This year’s MIPIM RE-Invest summit in Cannes, France brought together around 70 representatives of institutional investors to discuss major challenges facing real estate, including valuations, decarbonisation and the need for new talent.

It was the first time that the annual closed-door summit, including sovereign-wealth and pension funds, had congregated in the south of France for three years.

In a live poll, 55% of representatives indicated that renewable energy was the most material ESG topic for their organisations, while around 80% responded ’no’ when asked: “Are we having the impact we would ideally like today with our real estate allocation?”

A roundtable discussion moderated by Ciaran Carvalho, head of real estate at CMS, concluded that there would neither be a permanent shift to working from home nor a complete return to pre-pandemic working practices – but rather a mix, tilted towards people returning to the office.

Carvalho said the experience of commuting would be an important factor to people’s willingness to return to the office and this could be addressed by introducing measures such as more flexible office working hours.

Andy Pyle, head of UK real estate at KPMG, moderated a panel discussion which led to a consensus that the “valuation gap” between the most and least sustainable buildings would increase over time.

According to Pyle, the widening gap could be partly attributed to government regulation, as well as demand and financing which are all causing challenges for investors.

A panel moderated by Neil Slater, the global head of real assets at Abrdn, concluded that there was a need for private-public partnerships to help solve certain challenges facing the built environment.

Slater’s panel, which discussed the topic ‘Investing in the future or building on a burning planet’, highlighted the need for talent and clear industry guidelines to help with transition training.

A panel moderated by Timothé Rauly, CIO, head of real assets fund management at AXA IM Alts, concluded with a positive view on regulations that are helping to accelerate decarbonisation.

But Rauly said the panel was concerned that data relating to real estate decarbonisation was difficult to access.

The need for data was also referenced during a net-zero discussion moderated by Herman Jan Faber, co-head of client and fund management at Redevco. Faber said data collection needed to support a uniform approach to key performance indicators, so everyone can work from the same baseline.

John O’Driscoll, global CIO and head of investment, real assets at AXA IM Alts, moderated a panel discussion on the burgeoning life-science real estate market

The panel raised concerns about the rise in “life-science washing” – investment opportunities mispresented as life-science real estate  investments which are simply traditional office assets “rebranded”.

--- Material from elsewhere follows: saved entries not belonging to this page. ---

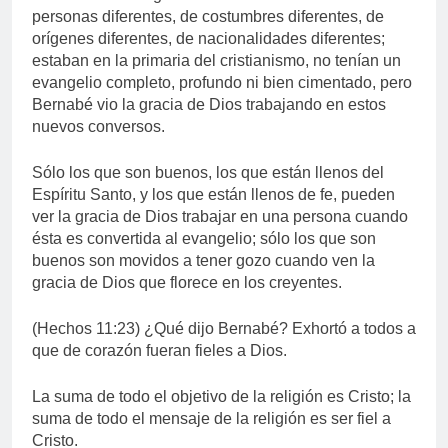
personas diferentes, de costumbres diferentes, de
orígenes diferentes, de nacionalidades diferentes;
estaban en la primaria del cristianismo, no tenían un
evangelio completo, profundo ni bien cimentado, pero
Bernabé vio la gracia de Dios trabajando en estos
nuevos conversos.
Sólo los que son buenos, los que están llenos del
Espíritu Santo, y los que están llenos de fe, pueden
ver la gracia de Dios trabajar en una persona cuando
ésta es convertida al evangelio; sólo los que son
buenos son movidos a tener gozo cuando ven la
gracia de Dios que florece en los creyentes.
(Hechos 11:23) ¿Qué dijo Bernabé? Exhortó a todos a
que de corazón fueran fieles a Dios.
La suma de todo el objetivo de la religión es Cristo; la
suma de todo el mensaje de la religión es ser fiel a
Cristo.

Mahdi Mokrane, head of investment strategy and research at Patrizia, oversaw a discussion on smart, sustainable and affordable cities.

According to Mokrane, a key priority was decarbonisation; however, the panellists’ views differed on whether to focus on new or existing assets.

Andy Pyle

Andy Pyle is head of UK real estate at KPMG

Andy Pyle: Cities face ‘inflection point’

The real estate sector is encountering enormous challenges but still provides opportunities, the head of UK real estate at KPMG told the MIPIM RE-Invest summit in Cannes, France on Tuesday.

In his future of cities presentation, Andy Pyle said there would be a “significant inflection point” for cities in the post-COVID-19 environment, and that, now more than ever, there was a call for “greater emphasis on health, sustainability and community well-being”.

The real estate sector is experiencing a decline of “one-size-fits-all” approaches and the traditional “centralised-city” model. “The sector is experiencing a shift from mass-production to mass-customisation,” Pyle said.

Now more than ever the real estate sector is adopting “smart, digital experience-centric solutions” and will require new partnerships and collaboration, both between and across public and private sectors.

Future cities – and real estate in general – is fully connected by using digital technologies and channels to “hear the voice of every community member”. This puts every citizen, business and stakeholder at the centre of everything a city does, Pyle said.

The future direction of cities is forcing investors to put ESG considerations at “front and centre of decision making”, according to Pyle.

Investors are making customer experience a priority by providing personalised service, a “unique experience that connects seamlessly with the virtual world” alongside other customer-focused services.

They are also placing greater emphasis on ‘placemaking’ and mixed-used spaces to create community and social interaction, he said.

According to Pyle, the real estate sector is also experiencing increased collaboration across the board in the form of public-private partnerships, landlord-customer relationships and the introduction of external industry expertise and experience.